Cuando Seth fue a visitar a Kisara, se percató de que ella ya no estaba en su habitación, puesto que Aknadin se la había llevado para forzarla a mostrar su poder obligándola a luchar por su vida. Seth no dudó en defender a la albina, quien lo miró suplicante con sus inocentes ojos.
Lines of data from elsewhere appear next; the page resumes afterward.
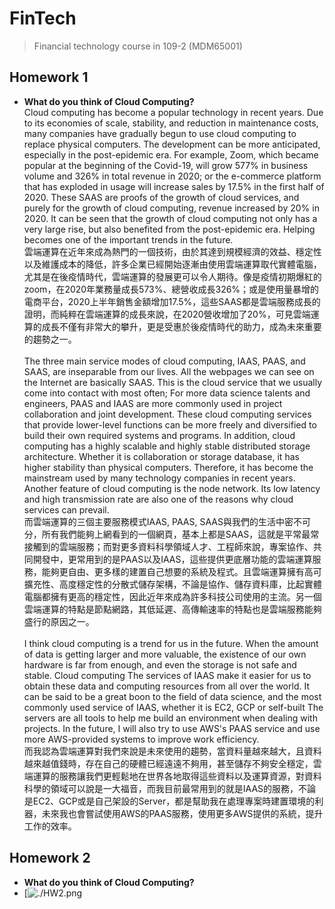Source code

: # FinTech
> Financial technology course in 109-2 (MDM65001)

## Homework 1
* **What do you think of Cloud Computing?**<br>
Cloud computing has become a popular technology in recent years. Due to its economies of scale, stability, and reduction in maintenance costs, many companies have gradually begun to use cloud computing to replace physical computers. The development can be more anticipated, especially in the post-epidemic era. For example, Zoom, which became popular at the beginning of the Covid-19, will grow 577% in business volume and 326% in total revenue in 2020; or the e-commerce platform that has exploded in usage will increase sales by 17.5% in the first half of 2020. These SAAS are proofs of the growth of cloud services, and purely for the growth of cloud computing, revenue increased by 20% in 2020. It can be seen that the growth of cloud computing not only has a very large rise, but also benefited from the post-epidemic era. Helping becomes one of the important trends in the future.<br>
雲端運算在近年來成為熱門的一個技術，由於其達到規模經濟的效益、穩定性以及維護成本的降低，許多企業已經開始逐漸由使用雲端運算取代實體電腦，尤其是在後疫情時代，雲端運算的發展更可以令人期待。像是疫情初期爆紅的zoom，在2020年業務量成長573%、總營收成長326%；或是使用量暴增的電商平台，2020上半年銷售金額增加17.5%，這些SAAS都是雲端服務成長的證明，而純粹在雲端運算的成長來說，在2020營收增加了20%，可見雲端運算的成長不僅有非常大的攀升，更是受惠於後疫情時代的助力，成為未來重要的趨勢之一。<br><br>
The three main service modes of cloud computing, IAAS, PAAS, and SAAS, are inseparable from our lives. All the webpages we can see on the Internet are basically SAAS. This is the cloud service that we usually come into contact with most often; For more data science talents and engineers, PAAS and IAAS are more commonly used in project collaboration and joint development. These cloud computing services that provide lower-level functions can be more freely and diversified to build their own required systems and programs. In addition, cloud computing has a highly scalable and highly stable distributed storage architecture. Whether it is collaboration or storage database, it has higher stability than physical computers. Therefore, it has become the mainstream used by many technology companies in recent years. Another feature of cloud computing is the node network. Its low latency and high transmission rate are also one of the reasons why cloud services can prevail.<br>
而雲端運算的三個主要服務模式IAAS, PAAS, SAAS與我們的生活中密不可分，所有我們能夠上網看到的一個網頁，基本上都是SAAS，這就是平常最常接觸到的雲端服務；而對更多資料科學領域人才、工程師來說，專案協作、共同開發中，更常用到的是PAAS以及IAAS，這些提供更底層功能的雲端運算服務，能夠更自由、更多樣的建置自己想要的系統及程式。且雲端運算擁有高可擴充性、高度穩定性的分散式儲存架構，不論是協作、儲存資料庫，比起實體電腦都擁有更高的穩定性，因此近年來成為許多科技公司使用的主流。另一個雲端運算的特點是節點網路，其低延遲、高傳輸速率的特點也是雲端服務能夠盛行的原因之一。<br><br>
I think cloud computing is a trend for us in the future. When the amount of data is getting larger and more valuable, the existence of our own hardware is far from enough, and even the storage is not safe and stable. Cloud computing The services of IAAS make it easier for us to obtain these data and computing resources from all over the world. It can be said to be a great boon to the field of data science, and the most commonly used service of IAAS, whether it is EC2, GCP or self-built The servers are all tools to help me build an environment when dealing with projects. In the future, I will also try to use AWS's PAAS service and use more AWS-provided systems to improve work efficiency.<br>
而我認為雲端運算對我們來說是未來使用的趨勢，當資料量越來越大，且資料越來越值錢時，存在自己的硬體已經遠遠不夠用，甚至儲存不夠安全穩定，雲端運算的服務讓我們更輕鬆地在世界各地取得這些資料以及運算資源，對資料科學的領域可以說是一大福音，而我目前最常用到的就是IAAS的服務，不論是EC2、GCP或是自己架設的Server，都是幫助我在處理專案時建置環境的利器，未來我也會嘗試使用AWS的PAAS服務，使用更多AWS提供的系統，提升工作的效率。

## Homework 2
* **What do you think of Cloud Computing?**<br>
* [![./HW2.png](https://www.youtube.com/watch?v=WAc8utD7mlU)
Aknadin quiso interferir al ver que la pelea había ocasionado que el joven de ojos azules quedara colgando al borde del abismo sobre el cual estaba el campo de lucha, sosteniéndose solamente con una mano con su Cetro del Milenio y sujetando a Kisara con la otra; fue en ese momento en el que la chica de cabello blanco mostró el grandioso poder que el portador del Ojo Milenario había estado buscando, destruyendo a la criatura que estaba a punto de aniquilarlos con la fuerza luminosa del Dragón Blanco de Ojos Azules. Luego de salvar la situación, Kisara quedó desmayada y fue atendida por Seth. Aknadin propuso sellar en una lápida de piedra al poderoso monstruo, privando de la vida a la albina y otorgándole al joven Guardián Sagrado el poder necesario para sustituir al faraón. Seth se opuso enérgicamente a tan descabelladas ideas y cambió a Kisara de habitación en secreto para protegerla, mientras recordaba cómo la había conocido cuando ambos eran niños y él la rescató de unos traficantes de esclavos; a cambio, el Dragón Blanco de Ojos Azules lo salvó cuando su aldea fue destruida por bandidos.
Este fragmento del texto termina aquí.